Title: Soft clustering of time series: New methods considering fuzzy, mixture models and probabilistic-D approaches
Authors: Jose Vilar - Universidade da Coruna (Spain) [presenting]
Borja Lafuente-Rego - Universidade da Coruna (Spain)
Abstract: New soft clustering algorithms to deal with time series considering fuzzy, nonparametric mixed models and probabilistic D-clustering techniques are introduced. In all cases, dissimilarity between series is measured in terms of squared Euclidean distance between sample quantile autocovariance vectors (QAD). The fuzzy model relies on a fuzzy C-medoids approach where QAD is used to calculate distances between series and medoids. Based on the asymptotic representation of the log-periodogram by means of a nonparametric regression model with log-exponentially distributed errors, an EM algorithm is used to estimate the components of a finite mixture model involving nonparametric approximations of the log-periodograms for each cluster.

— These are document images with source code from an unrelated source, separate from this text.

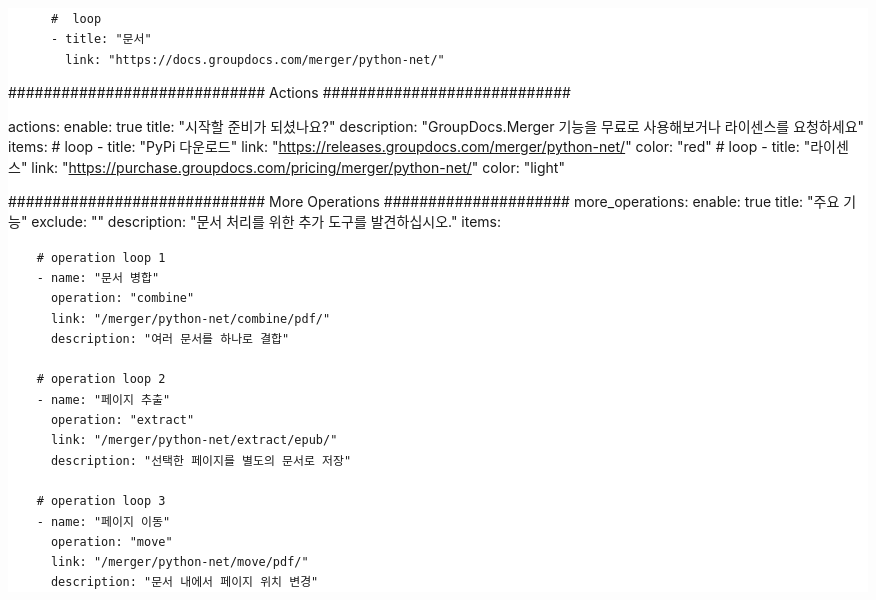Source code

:           #  loop
          - title: "문서"
            link: "https://docs.groupdocs.com/merger/python-net/"
            

            


############################# Actions ############################

actions:
  enable: true
  title: "시작할 준비가 되셨나요?"
  description: "GroupDocs.Merger 기능을 무료로 사용해보거나 라이센스를 요청하세요"
  items:
    #  loop
    - title: "PyPi 다운로드"
      link: "https://releases.groupdocs.com/merger/python-net/"
      color: "red"
        #  loop
    - title: "라이센스"
      link: "https://purchase.groupdocs.com/pricing/merger/python-net/"
      color: "light"


############################# More Operations #####################
more_operations:
    enable: true
    title: "주요 기능"
    exclude: ""
    description: "문서 처리를 위한 추가 도구를 발견하십시오."
    items: 
          
        # operation loop 1
        - name: "문서 병합"
          operation: "combine"
          link: "/merger/python-net/combine/pdf/"
          description: "여러 문서를 하나로 결합"

        # operation loop 2
        - name: "페이지 추출"
          operation: "extract"
          link: "/merger/python-net/extract/epub/"
          description: "선택한 페이지를 별도의 문서로 저장"

        # operation loop 3
        - name: "페이지 이동"
          operation: "move"
          link: "/merger/python-net/move/pdf/"
          description: "문서 내에서 페이지 위치 변경"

The probabilistic D-clustering technique is directly extended to the time series framework by considering QAD as a suitable feature-based distance between series. Supported by the nice properties of QAD, all the proposed algorithms show a very good clustering performance in simulations. Furthermore, the procedures are compared and the strengths and weaknesses of each one remarked and discussed.